Lines in the listing under this task are to be copied exactly.

-=-=-

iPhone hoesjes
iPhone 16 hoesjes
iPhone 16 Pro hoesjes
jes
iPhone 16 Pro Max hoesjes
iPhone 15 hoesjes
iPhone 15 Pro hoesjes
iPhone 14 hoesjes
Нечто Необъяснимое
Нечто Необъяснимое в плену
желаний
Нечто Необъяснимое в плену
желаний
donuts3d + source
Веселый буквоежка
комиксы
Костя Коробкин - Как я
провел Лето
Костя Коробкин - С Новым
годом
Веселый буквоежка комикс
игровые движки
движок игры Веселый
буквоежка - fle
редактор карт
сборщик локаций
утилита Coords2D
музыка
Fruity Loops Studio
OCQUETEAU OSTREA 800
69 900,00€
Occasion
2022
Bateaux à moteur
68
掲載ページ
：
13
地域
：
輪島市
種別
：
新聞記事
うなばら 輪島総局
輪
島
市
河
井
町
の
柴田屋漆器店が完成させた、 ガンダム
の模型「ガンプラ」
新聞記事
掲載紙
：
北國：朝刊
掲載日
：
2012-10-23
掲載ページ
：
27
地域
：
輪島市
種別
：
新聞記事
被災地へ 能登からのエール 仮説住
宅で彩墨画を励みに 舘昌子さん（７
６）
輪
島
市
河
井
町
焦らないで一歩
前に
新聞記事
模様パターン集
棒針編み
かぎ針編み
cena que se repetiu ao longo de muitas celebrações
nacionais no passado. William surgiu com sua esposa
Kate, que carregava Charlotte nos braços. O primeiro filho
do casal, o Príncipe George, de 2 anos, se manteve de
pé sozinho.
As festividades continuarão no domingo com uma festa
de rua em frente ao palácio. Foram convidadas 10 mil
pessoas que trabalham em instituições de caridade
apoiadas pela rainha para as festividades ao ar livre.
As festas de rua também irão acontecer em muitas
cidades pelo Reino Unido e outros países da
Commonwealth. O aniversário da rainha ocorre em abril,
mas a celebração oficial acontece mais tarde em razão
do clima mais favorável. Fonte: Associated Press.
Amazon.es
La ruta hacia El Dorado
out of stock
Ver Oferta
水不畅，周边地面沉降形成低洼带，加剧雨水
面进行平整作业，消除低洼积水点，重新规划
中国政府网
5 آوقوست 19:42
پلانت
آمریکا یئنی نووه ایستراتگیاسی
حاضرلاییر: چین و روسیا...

-=-=-

**Task output:**
iPhone hoesjes
iPhone 16 hoesjes
iPhone 16 Pro hoesjes
jes
iPhone 16 Pro Max hoesjes
iPhone 15 hoesjes
iPhone 15 Pro hoesjes
iPhone 14 hoesjes
Нечто Необъяснимое
Нечто Необъяснимое в плену
желаний
Нечто Необъяснимое в плену
желаний
donuts3d + source
Веселый буквоежка
комиксы
Костя Коробкин - Как я
провел Лето
Костя Коробкин - С Новым
годом
Веселый буквоежка комикс
игровые движки
движок игры Веселый
буквоежка - fle
редактор карт
сборщик локаций
утилита Coords2D
музыка
Fruity Loops Studio
OCQUETEAU OSTREA 800
69 900,00€
Occasion
2022
Bateaux à moteur
68
掲載ページ
：
13
地域
：
輪島市
種別
：
新聞記事
うなばら 輪島総局
輪
島
市
河
井
町
の
柴田屋漆器店が完成させた、 ガンダム
の模型「ガンプラ」
新聞記事
掲載紙
：
北國：朝刊
掲載日
：
2012-10-23
掲載ページ
：
27
地域
：
輪島市
種別
：
新聞記事
被災地へ 能登からのエール 仮説住
宅で彩墨画を励みに 舘昌子さん（７
６）
輪
島
市
河
井
町
焦らないで一歩
前に
新聞記事
模様パターン集
棒針編み
かぎ針編み
cena que se repetiu ao longo de muitas celebrações
nacionais no passado. William surgiu com sua esposa
Kate, que carregava Charlotte nos braços. O primeiro filho
do casal, o Príncipe George, de 2 anos, se manteve de
pé sozinho.
As festividades continuarão no domingo com uma festa
de rua em frente ao palácio. Foram convidadas 10 mil
pessoas que trabalham em instituições de caridade
apoiadas pela rainha para as festividades ao ar livre.
As festas de rua também irão acontecer em muitas
cidades pelo Reino Unido e outros países da
Commonwealth. O aniversário da rainha ocorre em abril,
mas a celebração oficial acontece mais tarde em razão
do clima mais favorável. Fonte: Associated Press.
Amazon.es
La ruta hacia El Dorado
out of stock
Ver Oferta
水不畅，周边地面沉降形成低洼带，加剧雨水
面进行平整作业，消除低洼积水点，重新规划
中国政府网
5 آوقوست 19:42
پلانت
آمریکا یئنی نووه ایستراتگیاسی
حاضرلاییر: چین و روسیا...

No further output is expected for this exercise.